A l’évidence, le ton employé à l’égard d’Israël a nettement baissé. L’attitude de Colin Powell à Jérusalem constitue une marche arrière par rapport aux récentes déclarations de George W. Bush. Le président américain avait affirmé à plusieurs reprises que l’armée israélienne devait se retirer «sans délai» des villes palestiniennes occupées. En outre, si le diplomate américain a confirmé son intention de rencontrer samedi Yasser Arafat (rencontre qu’Ariel Sharon a qualifié d’«erreur tragique»), il a prévenu qu'il dirait «clairement» au président de l'Autorité palestinienne qu'il attend de lui «des actes» pour lutter contre la violence, «pas seulement des déclarations».

Pendant que Colin Powell rencontrait le chef du gouvernement israélien, Yasser Arafat recevait la visite du ministre égyptien des Affaires étrangères. Ahmed Maher, qui est arrivé au QG du président de l'autorité palestinienne escorté par trois jeeps israéliennes, est le premier dirigeant arabe à rencontrer Arafat, bloqué dans ses bureaux depuis le 29 mars. Selon la radio israélienne, si Ariel Sharon a autorisé cette visite, c’est en réponse à une demande personnelle du président égyptien Hosni Moubarak, en échange d’une promesse égyptienne d'exercer des pressions «en faveur d'un cessez-le-feu et la fin du terrorisme».
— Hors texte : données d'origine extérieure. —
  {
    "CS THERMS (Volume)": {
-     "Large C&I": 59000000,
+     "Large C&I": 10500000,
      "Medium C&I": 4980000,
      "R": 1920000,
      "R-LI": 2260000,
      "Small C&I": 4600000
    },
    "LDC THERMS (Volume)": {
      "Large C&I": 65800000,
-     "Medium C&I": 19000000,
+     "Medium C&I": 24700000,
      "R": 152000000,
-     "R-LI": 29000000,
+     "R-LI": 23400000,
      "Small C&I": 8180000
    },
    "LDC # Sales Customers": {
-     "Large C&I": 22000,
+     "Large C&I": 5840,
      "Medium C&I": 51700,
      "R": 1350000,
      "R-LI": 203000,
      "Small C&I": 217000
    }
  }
Dans la soirée de vendredi, Colin Powell devait se rendre à la frontière nord d'Israël, limitrophe avec le Liban, selon un responsable du département d'État. Le Hezbollah mène depuis le 30 mars des attaques quasi-quotidiennes contre le secteur des fermes de Chebaa, conquises par Israël sur la Syrie en 1967 et revendiquées par Beyrouth. L'Onu les considère comme étant des «terres syriennes».
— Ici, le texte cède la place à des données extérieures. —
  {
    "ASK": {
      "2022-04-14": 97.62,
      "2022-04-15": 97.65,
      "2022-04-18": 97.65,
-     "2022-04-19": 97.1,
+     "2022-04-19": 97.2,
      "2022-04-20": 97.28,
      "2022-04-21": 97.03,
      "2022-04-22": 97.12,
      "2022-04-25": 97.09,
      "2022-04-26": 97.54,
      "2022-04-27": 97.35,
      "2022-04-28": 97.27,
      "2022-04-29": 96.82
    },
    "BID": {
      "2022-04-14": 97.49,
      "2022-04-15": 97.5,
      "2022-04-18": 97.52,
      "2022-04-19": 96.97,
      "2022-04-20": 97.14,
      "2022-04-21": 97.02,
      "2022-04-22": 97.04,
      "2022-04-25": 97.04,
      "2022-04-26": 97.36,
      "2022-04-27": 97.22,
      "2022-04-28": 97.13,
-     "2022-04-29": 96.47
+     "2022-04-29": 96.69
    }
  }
L’issue de la tournée de Colin Powell, qui l’a déjà conduit dans trois pays arabes (Maroc, Egypte et Jordanie), est incertaine, lui même ayant déclaré avant son départ de Washington n’être «même pas sûr d’obtenir un cessez-le-feu». Cela rend d’autant plus aléatoire l’information donnée par certains diplomates, lesquels évoquent la possibilité du déploiement sur place d’un détachement réduit de soldats américains afin de superviser une trêve entre Israéliens et Palestiniens.